Neue Demonstration in Tiflis trotz angekündigter Wahlrechtsreform
In Georgien sind trotz Zugeständnissen der Regierung an die Opposition erneut tausende Menschen auf die Strasse gegangen.
Das Wichtigste in Kürze
- Georgische Regierungspartei will Verhältniswahlrecht ohne Sperrklausel einführen.

Die Regierungspartei hatte am Montag eine Wahlrechtsreform angekündigt, die bereits für die Parlamentswahl im kommenden Jahr gelten soll. Dennoch bekräftigten Oppositionsanhänger am Abend in der Hauptstadt Tiflis ihre weiterhin offenen Forderungen nach einem Rücktritt des umstrittenen Innenministers Georgi Gacharia und die Freilassung der vergangene Woche festgenommenen Demonstranten.
Mit der Wahlrechtsreform griff die Regierungspartei eine weitere Forderung der Opposition auf. «Georgischer Traum schlägt eine grossangelegte politische Reform vor», sagte Parteichef Bidsina Iwanischwili Journalisten. So solle bereits für die Parlamentswahl 2020 das Verhältniswahlrecht ohne Sperrklausel gelten.
Dennoch versammelten sich am Montagabend erneut tausende Menschen den fünften Tag in Folge vor dem georgischen Parlament in Tiflis. Zahlreiche Kundgebungsteilnehmer begrüssten zwar die Ankündigung der Wahlrechtsreform, kündigten aber eine Fortsetzung der Proteste bis zur Erfüllung ihrer beiden anderen Forderungen an. Auch die führende Oppositionspartei Vereinigte Nationalbewegung rief zu weiteren Protesten auf.
Seit Donnerstag gehen in Tiflis täglich tausende Menschen auf die Strasse. Auf Plakaten verurteilten die Demonstranten den Einfluss des Oligarchen auf die Politik des Landes. Auch gegen den russischen Präsidenten Wladimir Putin wandten sich die Demonstranten.
Hintergrund der Proteste war der Auftritt eines russischen Abgeordneten im georgischen Parlament am vergangenen Donnerstag. Er hatte sich vom Sitz des Parlamentspräsidenten aus an die Abgeordneten gewandt. Dies werteten viele Georgier als Affront, weil die Beziehungen beider Länder seit einem bewaffneten Konflikt im Jahr 2008 als angespannt gelten.

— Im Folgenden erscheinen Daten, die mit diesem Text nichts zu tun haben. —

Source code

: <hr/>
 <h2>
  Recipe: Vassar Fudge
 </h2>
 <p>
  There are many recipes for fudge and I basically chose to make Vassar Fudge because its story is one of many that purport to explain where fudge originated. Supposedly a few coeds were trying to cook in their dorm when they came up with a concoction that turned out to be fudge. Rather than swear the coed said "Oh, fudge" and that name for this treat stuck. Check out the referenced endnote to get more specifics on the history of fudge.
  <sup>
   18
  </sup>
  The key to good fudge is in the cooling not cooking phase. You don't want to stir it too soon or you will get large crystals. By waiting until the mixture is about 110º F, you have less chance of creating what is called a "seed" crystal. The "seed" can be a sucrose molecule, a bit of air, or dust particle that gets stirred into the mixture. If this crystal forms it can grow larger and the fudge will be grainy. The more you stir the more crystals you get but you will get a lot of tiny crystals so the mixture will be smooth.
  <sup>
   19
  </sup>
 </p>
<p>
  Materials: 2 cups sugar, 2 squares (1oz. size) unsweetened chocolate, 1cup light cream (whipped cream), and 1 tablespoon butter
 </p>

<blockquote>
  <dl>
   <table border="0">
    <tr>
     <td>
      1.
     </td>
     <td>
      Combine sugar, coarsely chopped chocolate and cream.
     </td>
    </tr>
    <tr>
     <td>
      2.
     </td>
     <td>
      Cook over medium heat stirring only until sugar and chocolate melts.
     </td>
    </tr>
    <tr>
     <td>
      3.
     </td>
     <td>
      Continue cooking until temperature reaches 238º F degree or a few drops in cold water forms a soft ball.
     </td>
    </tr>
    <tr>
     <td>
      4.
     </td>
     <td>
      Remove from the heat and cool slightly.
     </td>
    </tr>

Die Polizei setzte am Donnerstag Tränengas und Gummigeschosse ein. 240 Menschen wurden verletzt und mehr als 300 Demonstranten festgenommen. Der Kreml verurteilte die Massenproteste als «russlandfeindliche Provokation». Am Freitag verkündete Parlamentspräsident Irakli Kobachidse seinen Rücktritt. Russland reagierte mit den Flugverboten auf die Proteste in Georgien.
Das Auswärtige Amt in Berlin riet Deutschen, die sich in Tiflis aufhalten, zu besonderer Vorsicht. Menschenansammlungen sollten gemieden und den Anweisungen der örtlichen Sicherheitsbehörden Folge geleistet werden.